- Task to complete:
The reply should reproduce every line of the data below word for word, minus any images.

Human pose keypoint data
=====

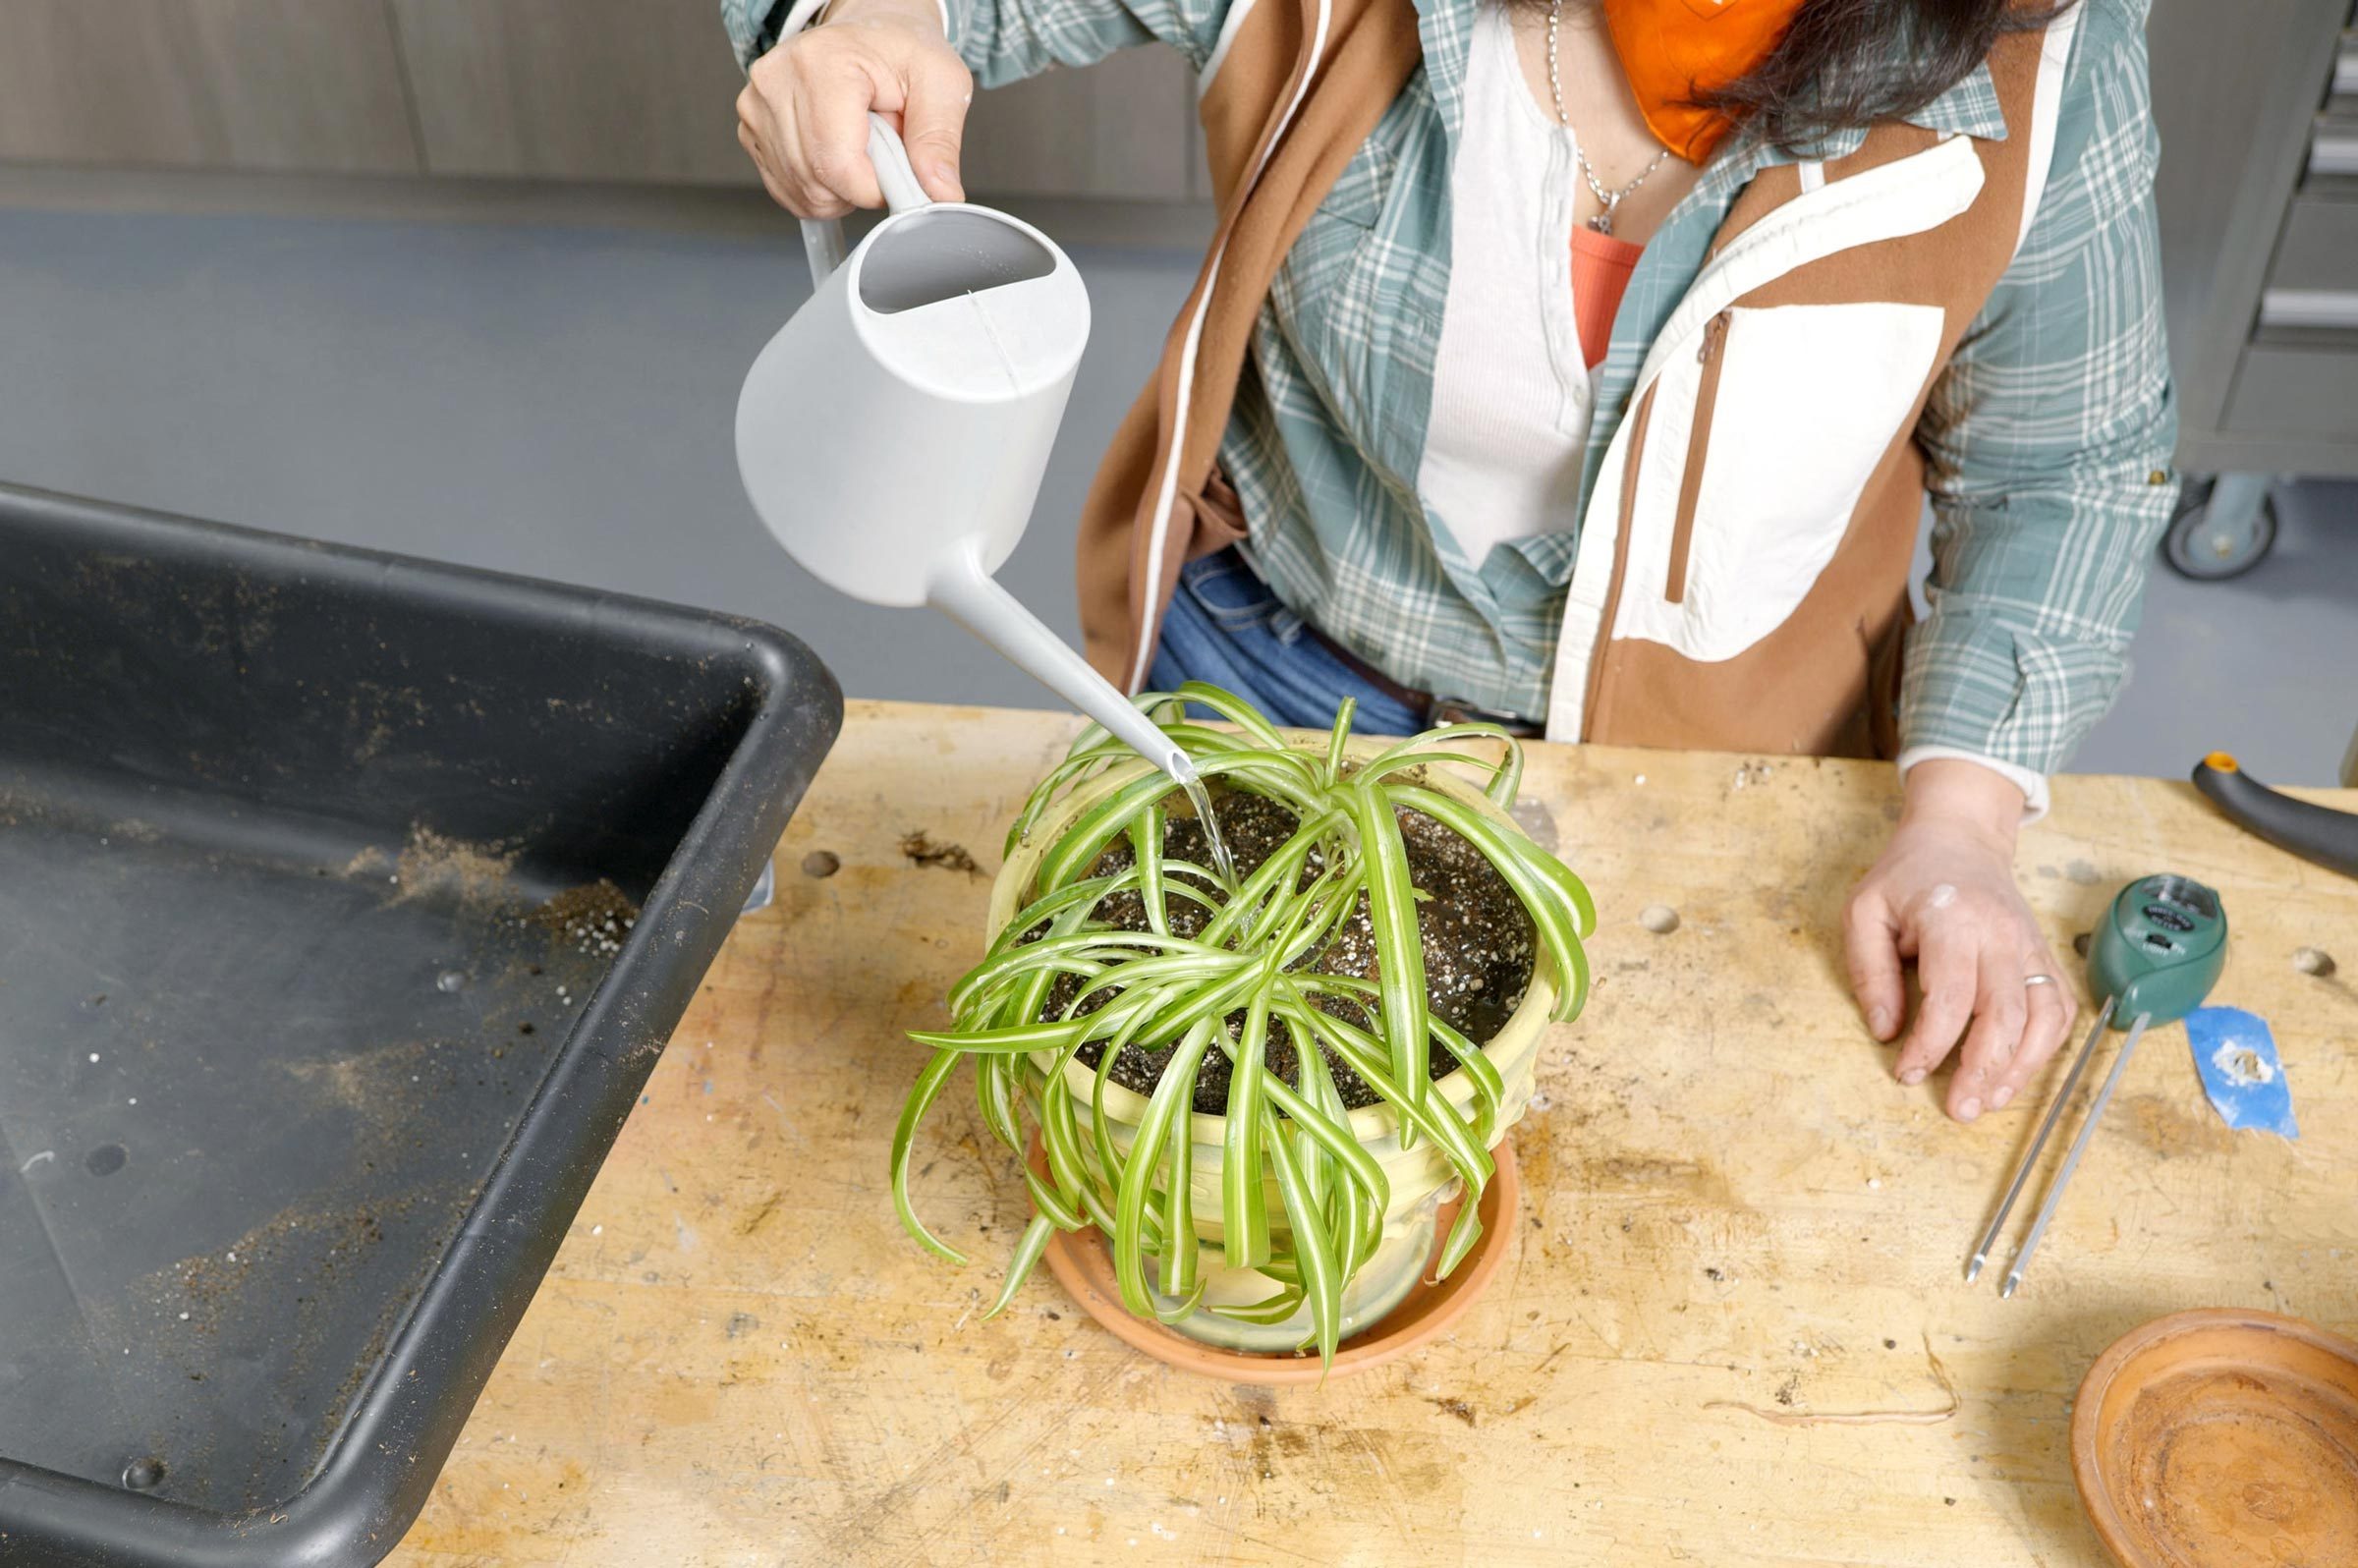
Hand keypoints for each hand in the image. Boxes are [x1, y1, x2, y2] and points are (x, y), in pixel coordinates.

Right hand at [735, 0, 971, 217]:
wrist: (870, 32)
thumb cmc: (901, 51)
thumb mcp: (941, 82)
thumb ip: (940, 141)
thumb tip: (939, 194)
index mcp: (823, 63)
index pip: (838, 164)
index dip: (875, 188)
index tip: (898, 172)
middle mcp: (778, 80)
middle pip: (816, 182)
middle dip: (859, 188)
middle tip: (883, 153)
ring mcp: (758, 105)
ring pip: (801, 192)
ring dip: (840, 191)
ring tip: (861, 149)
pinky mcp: (752, 129)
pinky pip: (787, 190)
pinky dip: (819, 190)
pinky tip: (837, 158)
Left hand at [1843, 760, 2075, 1122]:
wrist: (1960, 839)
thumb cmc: (1907, 877)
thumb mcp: (1864, 912)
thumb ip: (1870, 972)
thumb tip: (1885, 1031)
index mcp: (1954, 920)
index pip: (1951, 997)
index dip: (1931, 1044)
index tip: (1906, 1072)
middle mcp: (2002, 935)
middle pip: (2005, 1015)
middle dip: (1982, 1070)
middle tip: (1959, 1109)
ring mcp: (2031, 946)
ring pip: (2044, 1019)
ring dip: (2021, 1068)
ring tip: (1989, 1100)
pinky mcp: (2045, 957)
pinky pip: (2060, 1011)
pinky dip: (2045, 1049)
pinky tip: (2016, 1074)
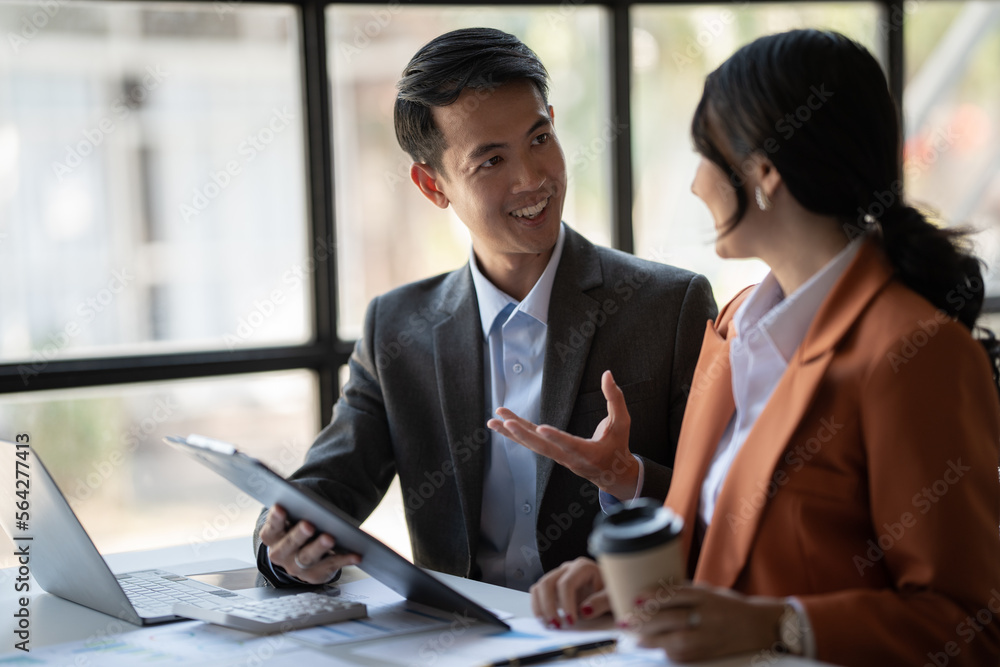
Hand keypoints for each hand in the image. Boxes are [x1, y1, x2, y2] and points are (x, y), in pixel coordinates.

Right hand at [258, 504, 360, 584]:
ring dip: (319, 547)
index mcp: (272, 537)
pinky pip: (330, 566)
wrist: (299, 556)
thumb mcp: (292, 520)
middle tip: (308, 525)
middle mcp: (281, 554)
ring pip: (307, 557)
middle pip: (289, 545)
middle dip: (298, 534)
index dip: (274, 519)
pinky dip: (344, 560)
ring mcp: (296, 567)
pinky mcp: (315, 575)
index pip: (270, 528)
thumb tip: (308, 501)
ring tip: (330, 538)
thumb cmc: (297, 529)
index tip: (280, 508)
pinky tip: (355, 555)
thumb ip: (295, 511)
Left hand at [487, 370, 638, 499]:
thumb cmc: (618, 446)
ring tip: (493, 421)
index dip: (556, 437)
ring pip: (532, 446)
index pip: (570, 445)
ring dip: (512, 434)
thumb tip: (608, 374)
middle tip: (507, 423)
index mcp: (588, 453)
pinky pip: (530, 443)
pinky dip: (515, 434)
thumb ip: (615, 399)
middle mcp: (568, 458)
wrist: (612, 474)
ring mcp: (557, 457)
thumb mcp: (622, 423)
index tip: (541, 429)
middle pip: (542, 448)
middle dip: (523, 435)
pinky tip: (501, 424)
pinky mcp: (551, 452)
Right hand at [529, 557, 610, 627]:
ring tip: (549, 625)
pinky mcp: (553, 587)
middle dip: (548, 606)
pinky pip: (538, 593)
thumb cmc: (613, 591)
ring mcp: (558, 576)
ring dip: (540, 607)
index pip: (566, 583)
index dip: (566, 603)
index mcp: (583, 567)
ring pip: (539, 587)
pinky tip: (546, 620)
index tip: (570, 620)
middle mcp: (567, 569)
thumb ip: (601, 601)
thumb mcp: (613, 596)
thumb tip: (584, 610)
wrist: (612, 590)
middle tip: (556, 625)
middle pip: (547, 583)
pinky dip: (538, 607)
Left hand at [627, 584, 784, 662]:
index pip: (677, 595)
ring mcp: (709, 639)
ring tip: (633, 634)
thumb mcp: (708, 593)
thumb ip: (683, 593)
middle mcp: (709, 617)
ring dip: (650, 638)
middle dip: (646, 621)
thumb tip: (649, 593)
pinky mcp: (707, 655)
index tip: (636, 597)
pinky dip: (663, 649)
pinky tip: (651, 645)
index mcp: (708, 597)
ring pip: (674, 641)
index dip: (654, 596)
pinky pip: (681, 654)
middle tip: (626, 619)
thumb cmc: (728, 606)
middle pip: (672, 619)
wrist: (759, 627)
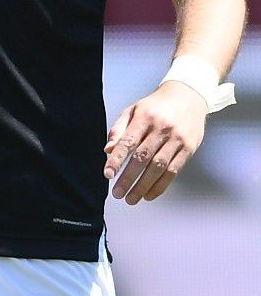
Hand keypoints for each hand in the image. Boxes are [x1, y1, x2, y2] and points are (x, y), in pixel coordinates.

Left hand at [104, 82, 206, 203]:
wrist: (188, 96)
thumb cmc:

=====

- Written answer:
Hand keypoints for each hand in the image. Boxes are [x1, y1, x2, y2] and points are (x, y), in pixel coordinates.

Right hand at [735, 0, 971, 217]:
wrist: (870, 32)
thumb cmc: (901, 51)
thumb mcp: (941, 82)
thumb ip: (940, 141)
thumb tip: (939, 194)
index mcp: (823, 63)
index pip: (838, 164)
index dip: (875, 188)
index tip: (898, 172)
middle mcp: (778, 80)
middle pip: (816, 182)
middle dip: (859, 188)
middle tip: (883, 153)
ring mcp: (758, 105)
ring pip: (801, 192)
ring dip: (840, 191)
ring tip: (861, 149)
pinky mcp: (752, 129)
pinky pip: (787, 190)
pinky dip: (819, 190)
pinky tip: (837, 158)
Left hand at [1843, 760, 2075, 1122]:
wrist: (1960, 839)
thumb cmc: (1907, 877)
thumb mcp: (1864, 912)
thumb ip: (1870, 972)
thumb tip: (1885, 1031)
index mcp: (1954, 920)
index pip: (1951, 997)
index dip: (1931, 1044)
index tip: (1906, 1072)
middle mcp: (2002, 935)
middle pip: (2005, 1015)
middle dip: (1982, 1070)
middle tip: (1959, 1109)
ring mcp: (2031, 946)
ring pip: (2044, 1019)
ring dip: (2021, 1068)
ring tip: (1989, 1100)
pinky mcp: (2045, 957)
pinky pip: (2060, 1011)
pinky dip: (2045, 1049)
pinky tip: (2016, 1074)
Hand keypoints for each hand in the image. Boxes are [x1, y1, x2, y2] and points are (x, y), in pixel coordinates.

Right hand at [258, 504, 360, 584]:
ring dip: (319, 547)
index mcp: (272, 537)
pinky pip: (330, 566)
wrist: (299, 556)
thumb mcp: (292, 520)
middle tip: (308, 525)
middle mcp: (281, 554)
ring pip: (307, 557)
middle pip: (289, 545)
middle dip: (298, 534)
index dip: (274, 519)
pinky dip: (344, 560)
ring mcp: (296, 567)
pinky mcp: (315, 575)
index pip: (270, 528)
thumb tip: (308, 501)
ring tip: (330, 538)
thumb cmc: (297, 529)
index tip: (280, 508)
pinky tip: (355, 555)
thumb ip: (295, 511)
Left hand at [487, 370, 638, 499]:
thumb cmc: (618, 446)
ring tip: (493, 421)
index dip: (556, 437)
ring pip: (532, 446)
index pip: (570, 445)
ring dip: (512, 434)
thumb tip: (608, 374)
middle tip: (507, 423)
index mcp: (588, 453)
pinky pip: (530, 443)
pinky dip: (515, 434)
thumb ip: (615, 399)
middle mcp: (568, 458)
wrist: (612, 474)
ring mcp: (557, 457)
thumb mcp: (622, 423)
index tip: (541, 429)
middle pip: (542, 448)
middle dip: (523, 435)
pinky tip: (501, 424)
pinky mcp: (551, 452)
Right hand at [529, 557, 610, 627]:
ring tip: (549, 625)
pinky mcp: (553, 587)
middle dip: (548, 606)
pinky pip: (538, 593)
thumb cmc: (613, 591)
ring mcp: (558, 576)
ring dip: (540, 607)
index pip: (566, 583)
index dip: (566, 603)
index mcp: (583, 567)
ring pip: (539, 587)
pinky tip: (546, 620)
index tip: (570, 620)
middle mcp: (567, 569)
thumb ip: (601, 601)
thumb mcp: (613, 596)
thumb tip: (584, 610)
wrist: (612, 590)
middle tip: (556, 625)
middle pip: (547, 583)
pinky dip: (538, 607)
Left hand at [627, 584, 784, 662]:
index pip: (677, 595)
ring mcp: (709, 639)
ring tip: (633, 634)
thumb mcp: (708, 593)
thumb ip: (683, 593)
middle mcp: (709, 617)
ring dip: (650, 638)
middle dip: (646, 621)
thumb tip: (649, 593)
pinky mcp: (707, 655)
index tip: (636, 597)
pinky dip: (663, 649)
pinky tip: (651, 645)
index mcp: (708, 597)
ring pip: (674, 641)
index dip: (654, 596)
pinky pip: (681, 654)
middle tip: (626, 619)
thumb cmc: (728, 606)
middle pip: (672, 619)
wrist: (759, 627)
Hand keypoints for each hand in the image. Boxes are [x1, y1, x2, y2] and points are (x, y), in pixel coordinates.

Left hand at [104, 82, 206, 203]:
wrist: (188, 96)
thumb cmc:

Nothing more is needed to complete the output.